• **Supplied entries**:
• • • • • • •

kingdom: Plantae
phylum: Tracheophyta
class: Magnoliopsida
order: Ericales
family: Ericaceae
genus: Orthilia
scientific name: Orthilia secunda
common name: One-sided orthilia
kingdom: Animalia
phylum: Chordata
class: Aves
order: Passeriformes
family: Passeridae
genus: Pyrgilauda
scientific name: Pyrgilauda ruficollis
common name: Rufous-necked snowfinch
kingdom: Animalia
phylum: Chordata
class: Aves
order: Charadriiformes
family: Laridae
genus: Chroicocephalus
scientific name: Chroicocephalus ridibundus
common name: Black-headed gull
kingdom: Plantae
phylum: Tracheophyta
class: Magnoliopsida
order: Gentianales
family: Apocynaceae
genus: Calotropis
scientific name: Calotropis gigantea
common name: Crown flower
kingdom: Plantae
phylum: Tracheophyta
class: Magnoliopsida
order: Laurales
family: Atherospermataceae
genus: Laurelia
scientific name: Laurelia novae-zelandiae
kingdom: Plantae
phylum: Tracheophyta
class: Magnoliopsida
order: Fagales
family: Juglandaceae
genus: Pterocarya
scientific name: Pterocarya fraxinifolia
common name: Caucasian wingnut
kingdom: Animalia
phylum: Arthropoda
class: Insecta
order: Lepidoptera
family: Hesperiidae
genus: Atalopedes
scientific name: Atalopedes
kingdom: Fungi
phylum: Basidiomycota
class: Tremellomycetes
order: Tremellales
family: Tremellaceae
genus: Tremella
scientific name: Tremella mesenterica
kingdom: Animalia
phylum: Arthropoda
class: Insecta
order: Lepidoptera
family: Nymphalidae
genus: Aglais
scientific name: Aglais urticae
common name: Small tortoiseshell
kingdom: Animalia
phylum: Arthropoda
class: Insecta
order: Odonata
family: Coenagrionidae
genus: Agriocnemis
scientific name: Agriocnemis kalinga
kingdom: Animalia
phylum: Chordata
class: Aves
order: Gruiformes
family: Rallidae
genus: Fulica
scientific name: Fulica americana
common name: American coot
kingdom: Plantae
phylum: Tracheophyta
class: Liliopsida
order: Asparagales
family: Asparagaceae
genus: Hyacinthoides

• • • • • • •

• **What you should do**: Copy every one of the lines above word for word, in the same order.

• **Output for this task**:
kingdom: Plantae
phylum: Tracheophyta
class: Magnoliopsida
order: Ericales
family: Ericaceae
genus: Orthilia
scientific name: Orthilia secunda
common name: One-sided orthilia
kingdom: Animalia
phylum: Chordata
class: Aves
order: Passeriformes
family: Passeridae
genus: Pyrgilauda
scientific name: Pyrgilauda ruficollis
common name: Rufous-necked snowfinch
kingdom: Animalia
phylum: Chordata
class: Aves
order: Charadriiformes
family: Laridae
genus: Chroicocephalus
scientific name: Chroicocephalus ridibundus
common name: Black-headed gull
kingdom: Plantae
phylum: Tracheophyta
class: Magnoliopsida
order: Gentianales
family: Apocynaceae
genus: Calotropis
scientific name: Calotropis gigantea
common name: Crown flower
kingdom: Plantae
phylum: Tracheophyta
class: Magnoliopsida
order: Laurales
family: Atherospermataceae
genus: Laurelia
scientific name: Laurelia novae-zelandiae
kingdom: Plantae
phylum: Tracheophyta
class: Magnoliopsida
order: Fagales
family: Juglandaceae
genus: Pterocarya
scientific name: Pterocarya fraxinifolia
common name: Caucasian wingnut
kingdom: Animalia
phylum: Arthropoda
class: Insecta
order: Lepidoptera
family: Hesperiidae
genus: Atalopedes
scientific name: Atalopedes
kingdom: Fungi
phylum: Basidiomycota
class: Tremellomycetes
order: Tremellales
family: Tremellaceae
genus: Tremella
scientific name: Tremella mesenterica
kingdom: Animalia
phylum: Arthropoda
class: Insecta
order: Lepidoptera
family: Nymphalidae
genus: Aglais
scientific name: Aglais urticae
common name: Small tortoiseshell
kingdom: Animalia
phylum: Arthropoda
class: Insecta
order: Odonata
family: Coenagrionidae
genus: Agriocnemis
scientific name: Agriocnemis kalinga
kingdom: Animalia
phylum: Chordata
class: Aves
order: Gruiformes
family: Rallidae
genus: Fulica
scientific name: Fulica americana
common name: American coot
kingdom: Plantae
phylum: Tracheophyta
class: Liliopsida
order: Asparagales
family: Asparagaceae
genus: Hyacinthoides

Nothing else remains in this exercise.